External HDD problem
I am using Ubuntu 10.10. I have 2 * 1TB external hard drives for my data backups. These clearly show as 1TB each one, and I have them named as BACKUP01 & BACKUP02. When I try to move a backup of 38GB to one or other of my hard drives I get the message 'Error while copying to "BACKUP01". There is not enough space on the destination. Try to remove files to make space. There is 21.9 GB available, but 38.1 GB is required.' The problem with this message is that there ought to be much more that 21.9 GB left. I have used only 62.3 GB. So bearing in mind that the disk is one terrabyte and that there is 62.3 GB used, I ought to have 947.7 GB free space, not 21.9GB. I am trying hard to work out what is going on here. The only thing I can think of is that past deletes although they may have freed up the logical space, have not freed up the physical space. I have not come across this type of thing before. Normally the elimination of logical files should have cause the equivalent free up of physical space.
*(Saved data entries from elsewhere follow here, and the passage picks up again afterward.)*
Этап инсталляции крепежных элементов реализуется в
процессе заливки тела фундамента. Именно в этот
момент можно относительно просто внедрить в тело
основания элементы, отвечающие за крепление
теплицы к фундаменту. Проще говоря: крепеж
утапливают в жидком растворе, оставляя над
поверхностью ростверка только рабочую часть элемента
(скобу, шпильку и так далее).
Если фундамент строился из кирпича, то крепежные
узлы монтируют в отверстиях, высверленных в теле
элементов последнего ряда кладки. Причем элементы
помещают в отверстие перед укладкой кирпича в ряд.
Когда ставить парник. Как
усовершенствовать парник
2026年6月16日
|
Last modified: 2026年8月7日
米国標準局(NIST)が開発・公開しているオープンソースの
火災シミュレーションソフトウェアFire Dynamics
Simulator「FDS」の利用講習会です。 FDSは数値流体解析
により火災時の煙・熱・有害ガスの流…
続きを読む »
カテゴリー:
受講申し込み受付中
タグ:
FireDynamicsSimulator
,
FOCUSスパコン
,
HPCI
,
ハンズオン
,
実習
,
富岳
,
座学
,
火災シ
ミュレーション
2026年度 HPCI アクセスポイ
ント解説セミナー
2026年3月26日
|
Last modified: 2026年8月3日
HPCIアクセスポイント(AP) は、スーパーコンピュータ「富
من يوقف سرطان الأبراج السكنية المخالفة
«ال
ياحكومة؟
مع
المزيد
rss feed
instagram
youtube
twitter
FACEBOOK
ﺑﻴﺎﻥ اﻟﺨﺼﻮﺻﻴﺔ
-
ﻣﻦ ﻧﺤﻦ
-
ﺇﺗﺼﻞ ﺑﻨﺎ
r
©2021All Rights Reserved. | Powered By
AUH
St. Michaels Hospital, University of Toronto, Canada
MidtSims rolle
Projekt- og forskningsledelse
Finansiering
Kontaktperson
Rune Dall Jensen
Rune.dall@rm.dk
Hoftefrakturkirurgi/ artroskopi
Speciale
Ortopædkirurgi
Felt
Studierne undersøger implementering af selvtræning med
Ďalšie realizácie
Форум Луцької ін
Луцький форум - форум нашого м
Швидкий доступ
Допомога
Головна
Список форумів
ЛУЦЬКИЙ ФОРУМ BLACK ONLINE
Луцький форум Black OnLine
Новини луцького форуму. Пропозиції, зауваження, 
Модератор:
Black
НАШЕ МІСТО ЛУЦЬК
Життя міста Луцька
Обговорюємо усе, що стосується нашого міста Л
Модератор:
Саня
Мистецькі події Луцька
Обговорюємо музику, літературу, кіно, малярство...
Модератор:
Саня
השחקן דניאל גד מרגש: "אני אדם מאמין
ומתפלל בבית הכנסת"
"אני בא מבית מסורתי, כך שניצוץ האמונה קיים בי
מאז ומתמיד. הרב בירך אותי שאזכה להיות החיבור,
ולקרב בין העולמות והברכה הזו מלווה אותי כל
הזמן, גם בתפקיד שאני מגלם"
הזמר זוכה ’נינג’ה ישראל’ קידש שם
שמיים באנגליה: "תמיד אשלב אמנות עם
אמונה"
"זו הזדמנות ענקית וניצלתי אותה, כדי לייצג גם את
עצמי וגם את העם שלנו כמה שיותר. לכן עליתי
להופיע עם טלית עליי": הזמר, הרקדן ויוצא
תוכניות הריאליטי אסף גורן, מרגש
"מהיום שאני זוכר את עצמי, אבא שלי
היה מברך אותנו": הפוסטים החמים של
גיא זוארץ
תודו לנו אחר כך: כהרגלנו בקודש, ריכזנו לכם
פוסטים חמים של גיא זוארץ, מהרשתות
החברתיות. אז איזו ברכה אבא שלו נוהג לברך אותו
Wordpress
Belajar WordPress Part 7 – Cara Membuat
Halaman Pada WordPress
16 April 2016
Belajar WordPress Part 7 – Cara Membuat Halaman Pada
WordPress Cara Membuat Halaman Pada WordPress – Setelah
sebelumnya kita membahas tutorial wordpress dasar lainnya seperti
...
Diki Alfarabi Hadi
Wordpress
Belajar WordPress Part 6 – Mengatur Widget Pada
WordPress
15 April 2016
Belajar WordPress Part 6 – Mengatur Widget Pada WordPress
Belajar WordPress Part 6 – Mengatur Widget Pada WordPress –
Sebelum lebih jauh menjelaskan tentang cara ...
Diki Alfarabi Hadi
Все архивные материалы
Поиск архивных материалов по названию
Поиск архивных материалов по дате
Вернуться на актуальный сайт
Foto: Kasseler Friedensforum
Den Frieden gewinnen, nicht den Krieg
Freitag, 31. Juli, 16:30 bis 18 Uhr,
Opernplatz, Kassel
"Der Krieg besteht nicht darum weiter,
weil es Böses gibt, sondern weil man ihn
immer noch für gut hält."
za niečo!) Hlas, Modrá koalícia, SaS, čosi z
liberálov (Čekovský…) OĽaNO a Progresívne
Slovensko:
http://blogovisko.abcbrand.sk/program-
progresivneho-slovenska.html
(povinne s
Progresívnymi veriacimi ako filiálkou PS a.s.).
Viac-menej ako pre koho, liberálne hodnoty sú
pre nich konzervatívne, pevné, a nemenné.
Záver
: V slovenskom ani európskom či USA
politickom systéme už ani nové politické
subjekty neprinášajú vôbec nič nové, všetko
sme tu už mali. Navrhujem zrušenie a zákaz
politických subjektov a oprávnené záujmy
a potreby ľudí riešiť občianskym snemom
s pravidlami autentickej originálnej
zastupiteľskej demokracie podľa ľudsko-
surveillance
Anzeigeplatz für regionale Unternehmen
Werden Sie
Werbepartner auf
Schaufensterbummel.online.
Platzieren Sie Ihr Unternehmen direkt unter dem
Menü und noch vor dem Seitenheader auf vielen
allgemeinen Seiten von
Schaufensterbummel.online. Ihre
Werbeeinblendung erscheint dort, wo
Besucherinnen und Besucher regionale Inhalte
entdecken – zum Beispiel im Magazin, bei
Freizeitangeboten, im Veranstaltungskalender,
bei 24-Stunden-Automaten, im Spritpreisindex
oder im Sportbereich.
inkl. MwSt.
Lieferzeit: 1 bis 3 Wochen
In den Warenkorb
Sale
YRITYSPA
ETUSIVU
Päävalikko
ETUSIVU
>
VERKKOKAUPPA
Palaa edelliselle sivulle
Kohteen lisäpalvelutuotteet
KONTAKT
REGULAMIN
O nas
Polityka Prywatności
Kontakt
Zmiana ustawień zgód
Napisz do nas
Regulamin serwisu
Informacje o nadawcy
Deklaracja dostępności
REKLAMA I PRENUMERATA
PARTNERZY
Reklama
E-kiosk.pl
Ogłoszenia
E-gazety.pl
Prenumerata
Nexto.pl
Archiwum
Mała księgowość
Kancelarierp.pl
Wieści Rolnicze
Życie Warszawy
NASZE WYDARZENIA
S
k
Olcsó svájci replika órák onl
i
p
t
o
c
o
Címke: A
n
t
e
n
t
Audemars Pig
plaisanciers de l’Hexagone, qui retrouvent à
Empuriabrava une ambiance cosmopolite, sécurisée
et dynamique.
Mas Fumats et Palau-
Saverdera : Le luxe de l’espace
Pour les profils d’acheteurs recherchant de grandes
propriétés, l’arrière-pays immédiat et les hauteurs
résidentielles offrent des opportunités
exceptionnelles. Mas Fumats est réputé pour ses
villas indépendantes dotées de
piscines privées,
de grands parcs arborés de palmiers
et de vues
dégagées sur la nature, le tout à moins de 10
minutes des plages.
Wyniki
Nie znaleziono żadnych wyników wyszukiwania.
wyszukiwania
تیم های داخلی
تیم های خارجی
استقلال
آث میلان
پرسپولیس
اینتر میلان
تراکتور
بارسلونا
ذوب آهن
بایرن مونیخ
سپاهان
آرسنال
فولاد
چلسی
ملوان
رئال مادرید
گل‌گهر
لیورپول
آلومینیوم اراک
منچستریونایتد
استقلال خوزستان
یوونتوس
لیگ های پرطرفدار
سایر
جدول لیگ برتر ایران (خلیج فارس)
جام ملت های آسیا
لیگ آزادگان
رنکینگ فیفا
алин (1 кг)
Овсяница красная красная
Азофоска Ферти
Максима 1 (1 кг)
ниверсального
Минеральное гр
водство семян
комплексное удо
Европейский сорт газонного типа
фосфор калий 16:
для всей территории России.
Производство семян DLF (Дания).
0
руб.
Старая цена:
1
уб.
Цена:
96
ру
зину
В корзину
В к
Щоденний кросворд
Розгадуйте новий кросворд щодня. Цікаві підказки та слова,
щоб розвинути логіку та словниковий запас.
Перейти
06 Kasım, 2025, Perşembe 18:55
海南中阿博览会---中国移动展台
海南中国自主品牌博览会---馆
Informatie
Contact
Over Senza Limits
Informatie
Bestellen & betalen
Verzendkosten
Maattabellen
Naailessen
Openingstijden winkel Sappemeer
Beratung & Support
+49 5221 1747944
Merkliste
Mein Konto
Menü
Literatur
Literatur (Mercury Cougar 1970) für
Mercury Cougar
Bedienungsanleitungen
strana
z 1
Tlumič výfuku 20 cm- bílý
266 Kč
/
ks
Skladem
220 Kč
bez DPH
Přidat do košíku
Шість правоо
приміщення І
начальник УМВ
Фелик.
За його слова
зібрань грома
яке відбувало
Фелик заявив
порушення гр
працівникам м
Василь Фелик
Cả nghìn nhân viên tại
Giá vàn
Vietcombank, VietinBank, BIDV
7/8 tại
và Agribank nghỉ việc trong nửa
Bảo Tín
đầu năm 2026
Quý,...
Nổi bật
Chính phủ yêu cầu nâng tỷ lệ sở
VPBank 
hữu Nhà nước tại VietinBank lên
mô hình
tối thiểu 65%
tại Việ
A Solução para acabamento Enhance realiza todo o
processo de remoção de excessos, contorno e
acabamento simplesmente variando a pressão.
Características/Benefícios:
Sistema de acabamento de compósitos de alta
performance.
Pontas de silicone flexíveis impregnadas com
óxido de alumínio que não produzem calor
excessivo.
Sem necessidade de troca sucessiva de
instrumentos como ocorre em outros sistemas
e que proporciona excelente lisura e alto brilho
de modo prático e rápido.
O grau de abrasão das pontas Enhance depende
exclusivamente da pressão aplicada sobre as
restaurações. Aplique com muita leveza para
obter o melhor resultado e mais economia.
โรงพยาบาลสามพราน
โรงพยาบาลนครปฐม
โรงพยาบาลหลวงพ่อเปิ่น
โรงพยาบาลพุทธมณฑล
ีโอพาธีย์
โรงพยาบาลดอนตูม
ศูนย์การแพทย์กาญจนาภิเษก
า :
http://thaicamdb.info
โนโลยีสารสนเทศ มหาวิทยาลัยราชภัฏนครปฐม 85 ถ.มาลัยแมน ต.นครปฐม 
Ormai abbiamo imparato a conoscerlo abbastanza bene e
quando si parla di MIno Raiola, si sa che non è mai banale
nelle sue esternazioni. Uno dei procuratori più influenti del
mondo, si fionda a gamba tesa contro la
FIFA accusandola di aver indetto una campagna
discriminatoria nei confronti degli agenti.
I would be interested in getting behind the graphical interface and seeing what might be going on. I do not know enough about unix type commands to even know how to navigate to what is my external hard drive. I am thinking of opening a terminal session and navigating to the external hard drive and seeing what occupancy there actually is, but I am finding it easy to imagine but dificult to execute. For instance in windows disks have a letter identifying them, and if my external HDD were X:\ I would just write X: and I would be there. This does not seem available in Linux
1. My actual problem is some kind of mis-reported disk occupancy
2. My handicap to self help is not being able to navigate to the disk in the terminal window
I would appreciate your help on both issues. I recognise that Linux is the better operating system, but it seems to me that the windows command prompt is more intuitive to use and navigate round the file system. But that may be just that I am used to it through work, though I gave up on Windows at home years ago.